About this task =>
Please count the lines in the rows below that contain the string "desktop". Reply with that number alone.

Stored data =>

····················

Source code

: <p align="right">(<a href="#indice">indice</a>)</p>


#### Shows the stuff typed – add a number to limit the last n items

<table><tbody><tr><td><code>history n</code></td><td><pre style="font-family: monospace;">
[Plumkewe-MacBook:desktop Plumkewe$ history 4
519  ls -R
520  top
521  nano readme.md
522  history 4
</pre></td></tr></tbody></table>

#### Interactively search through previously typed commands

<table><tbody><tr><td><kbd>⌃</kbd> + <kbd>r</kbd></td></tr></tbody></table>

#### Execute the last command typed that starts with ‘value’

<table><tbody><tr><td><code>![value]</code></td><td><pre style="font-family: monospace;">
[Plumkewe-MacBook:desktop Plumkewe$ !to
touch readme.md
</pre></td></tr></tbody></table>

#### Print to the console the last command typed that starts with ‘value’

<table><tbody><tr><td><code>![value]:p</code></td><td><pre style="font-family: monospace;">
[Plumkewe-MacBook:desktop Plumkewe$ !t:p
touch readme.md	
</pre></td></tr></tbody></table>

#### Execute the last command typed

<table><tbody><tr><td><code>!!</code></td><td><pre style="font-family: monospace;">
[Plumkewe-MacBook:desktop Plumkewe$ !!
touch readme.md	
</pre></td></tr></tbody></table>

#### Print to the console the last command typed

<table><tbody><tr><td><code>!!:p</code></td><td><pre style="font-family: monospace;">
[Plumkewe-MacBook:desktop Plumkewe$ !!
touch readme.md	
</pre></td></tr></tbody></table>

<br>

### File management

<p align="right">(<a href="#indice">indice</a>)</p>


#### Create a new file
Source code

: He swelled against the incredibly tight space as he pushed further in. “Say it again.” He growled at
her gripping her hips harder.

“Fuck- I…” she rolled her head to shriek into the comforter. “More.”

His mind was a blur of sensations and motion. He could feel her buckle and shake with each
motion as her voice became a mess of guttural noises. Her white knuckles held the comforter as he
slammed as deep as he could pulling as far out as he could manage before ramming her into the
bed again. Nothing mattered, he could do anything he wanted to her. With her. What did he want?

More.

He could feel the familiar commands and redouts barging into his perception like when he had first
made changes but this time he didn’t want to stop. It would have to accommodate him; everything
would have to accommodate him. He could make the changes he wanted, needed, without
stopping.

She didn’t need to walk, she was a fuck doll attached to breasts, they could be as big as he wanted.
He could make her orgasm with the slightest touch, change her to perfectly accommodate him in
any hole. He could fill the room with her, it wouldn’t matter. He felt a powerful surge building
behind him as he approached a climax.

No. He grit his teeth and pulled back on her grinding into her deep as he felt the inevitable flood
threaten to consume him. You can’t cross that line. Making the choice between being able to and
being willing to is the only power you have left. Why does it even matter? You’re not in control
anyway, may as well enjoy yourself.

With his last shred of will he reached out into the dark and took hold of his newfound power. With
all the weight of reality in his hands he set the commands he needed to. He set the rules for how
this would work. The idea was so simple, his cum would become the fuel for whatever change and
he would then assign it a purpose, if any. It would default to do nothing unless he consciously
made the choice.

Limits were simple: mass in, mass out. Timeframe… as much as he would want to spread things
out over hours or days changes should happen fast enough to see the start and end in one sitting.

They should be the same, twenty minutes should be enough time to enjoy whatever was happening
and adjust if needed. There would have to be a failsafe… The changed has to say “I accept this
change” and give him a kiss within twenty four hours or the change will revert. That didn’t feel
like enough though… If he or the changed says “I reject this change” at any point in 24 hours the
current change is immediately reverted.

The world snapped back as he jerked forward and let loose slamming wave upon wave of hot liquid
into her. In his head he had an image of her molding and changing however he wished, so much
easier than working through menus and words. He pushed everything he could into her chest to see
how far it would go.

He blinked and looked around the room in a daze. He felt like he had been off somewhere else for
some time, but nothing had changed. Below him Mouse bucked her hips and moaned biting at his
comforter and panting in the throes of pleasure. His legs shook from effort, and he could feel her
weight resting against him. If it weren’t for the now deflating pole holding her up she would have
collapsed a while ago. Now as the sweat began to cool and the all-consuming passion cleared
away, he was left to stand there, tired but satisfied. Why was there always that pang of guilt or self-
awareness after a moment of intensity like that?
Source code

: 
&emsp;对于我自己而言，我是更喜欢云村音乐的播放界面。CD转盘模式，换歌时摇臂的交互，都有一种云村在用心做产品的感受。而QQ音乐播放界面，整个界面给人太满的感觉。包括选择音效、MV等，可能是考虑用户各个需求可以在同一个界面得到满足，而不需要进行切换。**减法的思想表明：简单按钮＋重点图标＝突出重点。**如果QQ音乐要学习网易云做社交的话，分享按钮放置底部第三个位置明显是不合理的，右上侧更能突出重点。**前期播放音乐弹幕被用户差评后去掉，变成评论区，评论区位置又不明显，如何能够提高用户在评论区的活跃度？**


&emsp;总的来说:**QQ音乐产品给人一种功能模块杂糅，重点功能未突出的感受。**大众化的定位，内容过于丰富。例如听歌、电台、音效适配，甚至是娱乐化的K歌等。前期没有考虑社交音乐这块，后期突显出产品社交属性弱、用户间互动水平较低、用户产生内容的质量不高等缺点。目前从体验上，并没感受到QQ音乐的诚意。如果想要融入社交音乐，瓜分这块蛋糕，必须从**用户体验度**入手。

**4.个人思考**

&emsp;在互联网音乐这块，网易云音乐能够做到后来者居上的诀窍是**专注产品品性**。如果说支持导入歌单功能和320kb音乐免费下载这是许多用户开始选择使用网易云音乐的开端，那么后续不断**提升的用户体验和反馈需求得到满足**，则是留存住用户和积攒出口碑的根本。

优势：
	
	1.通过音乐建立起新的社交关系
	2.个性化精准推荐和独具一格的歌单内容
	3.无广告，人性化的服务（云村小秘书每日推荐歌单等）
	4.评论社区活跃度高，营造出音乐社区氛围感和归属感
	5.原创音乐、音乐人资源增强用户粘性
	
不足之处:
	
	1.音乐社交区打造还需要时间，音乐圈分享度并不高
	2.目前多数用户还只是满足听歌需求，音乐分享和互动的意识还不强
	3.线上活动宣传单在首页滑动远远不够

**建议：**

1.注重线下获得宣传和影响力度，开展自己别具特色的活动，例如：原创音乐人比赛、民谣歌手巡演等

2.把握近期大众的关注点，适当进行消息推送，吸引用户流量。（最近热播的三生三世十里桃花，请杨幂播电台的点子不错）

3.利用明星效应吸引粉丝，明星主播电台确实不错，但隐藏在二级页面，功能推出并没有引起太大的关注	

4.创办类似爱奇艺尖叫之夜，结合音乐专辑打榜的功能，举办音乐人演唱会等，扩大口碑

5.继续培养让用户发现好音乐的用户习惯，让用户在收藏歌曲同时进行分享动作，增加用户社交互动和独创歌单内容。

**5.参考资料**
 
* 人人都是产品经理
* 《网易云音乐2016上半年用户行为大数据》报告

····················

Task response =>
5